首页手记 Request 接收参数乱码原理解析

Request 接收参数乱码原理解析

标签：

资讯

今天早上被同事问了一个问题：说接收到的参数是乱码，让我帮着解决一下。

实际情景：

同事负责的平台是Ext.js框架搭建的，web.config配置文件里配置了全局为“GB2312”编码:

<globalization requestEncoding="gb2312" responseEncoding="gb2312" fileEncoding="gb2312" culture="zh-CN"/>

当前台提交“中文文字”时，后台用Request.QueryString["xxx"]接收到的是乱码。

无论用System.Web.HttpUtility.UrlDecode("xxx","编码类型")怎么解码都无效。

原理说明：

1：首先确定的是：客户端的url参数在提交时，Ext.js会对其编码再提交，而客户端的编码默认是utf-8编码

客户端默认有三种编码函数：escape() encodeURI() encodeURIComponent()

2：那为什么用Request.QueryString["xxx"]接收参数时，收到的会是乱码？

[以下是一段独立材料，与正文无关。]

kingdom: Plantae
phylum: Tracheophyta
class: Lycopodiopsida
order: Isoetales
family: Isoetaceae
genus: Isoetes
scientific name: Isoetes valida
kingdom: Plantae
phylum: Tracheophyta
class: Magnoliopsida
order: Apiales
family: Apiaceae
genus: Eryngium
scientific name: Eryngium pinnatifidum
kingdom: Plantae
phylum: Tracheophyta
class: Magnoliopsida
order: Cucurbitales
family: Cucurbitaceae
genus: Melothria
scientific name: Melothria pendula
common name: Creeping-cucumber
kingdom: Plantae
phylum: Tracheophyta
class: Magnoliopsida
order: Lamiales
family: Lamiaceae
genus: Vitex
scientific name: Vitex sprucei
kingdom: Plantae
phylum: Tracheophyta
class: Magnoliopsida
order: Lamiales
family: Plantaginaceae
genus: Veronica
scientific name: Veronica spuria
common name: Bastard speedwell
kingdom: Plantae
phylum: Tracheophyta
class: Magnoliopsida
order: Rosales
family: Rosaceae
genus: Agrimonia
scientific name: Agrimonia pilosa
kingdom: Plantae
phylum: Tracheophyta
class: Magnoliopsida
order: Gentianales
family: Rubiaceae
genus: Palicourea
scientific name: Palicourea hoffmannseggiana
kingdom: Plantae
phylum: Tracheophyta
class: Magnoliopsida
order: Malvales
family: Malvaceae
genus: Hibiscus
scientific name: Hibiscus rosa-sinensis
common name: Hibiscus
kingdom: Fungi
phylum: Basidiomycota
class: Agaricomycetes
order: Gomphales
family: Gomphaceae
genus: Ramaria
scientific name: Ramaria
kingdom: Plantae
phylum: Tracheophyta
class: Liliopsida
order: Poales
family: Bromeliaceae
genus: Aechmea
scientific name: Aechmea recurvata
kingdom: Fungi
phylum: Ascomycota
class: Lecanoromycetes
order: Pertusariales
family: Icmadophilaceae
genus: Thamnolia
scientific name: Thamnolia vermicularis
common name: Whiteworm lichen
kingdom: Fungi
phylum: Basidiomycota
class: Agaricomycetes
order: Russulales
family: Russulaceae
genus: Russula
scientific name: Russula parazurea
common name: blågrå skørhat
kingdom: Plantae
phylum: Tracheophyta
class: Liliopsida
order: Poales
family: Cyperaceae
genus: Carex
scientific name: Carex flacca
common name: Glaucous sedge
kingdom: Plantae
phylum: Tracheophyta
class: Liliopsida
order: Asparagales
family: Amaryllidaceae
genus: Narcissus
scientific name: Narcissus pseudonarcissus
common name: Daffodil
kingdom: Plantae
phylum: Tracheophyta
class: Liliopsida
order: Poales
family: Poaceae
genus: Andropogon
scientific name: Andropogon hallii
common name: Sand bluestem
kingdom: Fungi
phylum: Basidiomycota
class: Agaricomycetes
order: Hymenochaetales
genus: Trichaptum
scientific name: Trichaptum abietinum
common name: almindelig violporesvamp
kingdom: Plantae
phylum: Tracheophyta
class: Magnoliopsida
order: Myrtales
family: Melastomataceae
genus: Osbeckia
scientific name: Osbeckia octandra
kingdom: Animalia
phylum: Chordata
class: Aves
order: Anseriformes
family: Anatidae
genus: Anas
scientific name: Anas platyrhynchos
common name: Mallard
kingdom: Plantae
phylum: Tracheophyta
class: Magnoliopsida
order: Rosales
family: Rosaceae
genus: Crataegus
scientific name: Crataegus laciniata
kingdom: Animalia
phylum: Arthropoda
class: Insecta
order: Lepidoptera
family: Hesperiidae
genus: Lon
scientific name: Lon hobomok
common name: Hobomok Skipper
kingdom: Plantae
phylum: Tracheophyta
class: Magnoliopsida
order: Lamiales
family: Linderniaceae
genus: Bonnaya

为此，我们必须解开Request.QueryString的原始处理逻辑过程

我们步步反编绎，

2.1：看QueryString属性的代码：

public NameValueCollection QueryString
{
    get
    {
        if (this._queryString == null)
        {
            this._queryString = new HttpValueCollection();
            if (this._wr != null)
            {
                this.FillInQueryStringCollection();//重点代码切入点
            }
            this._queryString.MakeReadOnly();
        }
        if (this._flags[1])
        {
            this._flags.Clear(1);
            ValidateNameValueCollection(this._queryString, "Request.QueryString");
        }
        return this._queryString;
    }
}

2.2：切入 FillInQueryStringCollection()方法

private void FillInQueryStringCollection()
{
    byte[] queryStringBytes = this.QueryStringBytes;
    if (queryStringBytes != null)
    {
        if (queryStringBytes.Length != 0)
        {
            this._queryString.FillFromEncodedBytes(queryStringBytes, this.QueryStringEncoding);
        }
    }//上面是对流字节的处理，即文件上传之类的。
    else if (!string.IsNullOrEmpty(this.QueryStringText))
    {
        //下面这句是对普通文件提交的处理:FillFromString是个切入点,编码切入点是：this.QueryStringEncoding
        this._queryString.FillFromString(this.QueryStringText, true, this.QueryStringEncoding);
        
    }
}

2.3：切入：QueryStringEncoding

internal Encoding QueryStringEncoding
{
    get
    {
        Encoding contentEncoding = this.ContentEncoding;
        if (!contentEncoding.Equals(Encoding.Unicode))
        {
            return contentEncoding;
        }
        return Encoding.UTF8;
    }
}
//点击进入this.ContentEncoding则为：
public Encoding ContentEncoding
{
    get
    {
        if (!this._flags[0x20] || (this._encoding == null))
        {
            this._encoding = this.GetEncodingFromHeaders();
            if (this._encoding == null)
            {
                GlobalizationSection globalization = RuntimeConfig.GetLKGConfig(this._context).Globalization;
                this._encoding = globalization.RequestEncoding;
            }
            this._flags.Set(0x20);
        }
        return this._encoding;
    }
    set
    {
        this._encoding = value;
        this._flags.Set(0x20);
    }
}

说明：

从QueryStringEncoding代码得出，系统默认会先取globalization配置节点的编码方式，如果取不到，则默认为UTF-8编码方式

2.4：切入 FillFromString(string s, bool urlencoded, Encoding encoding)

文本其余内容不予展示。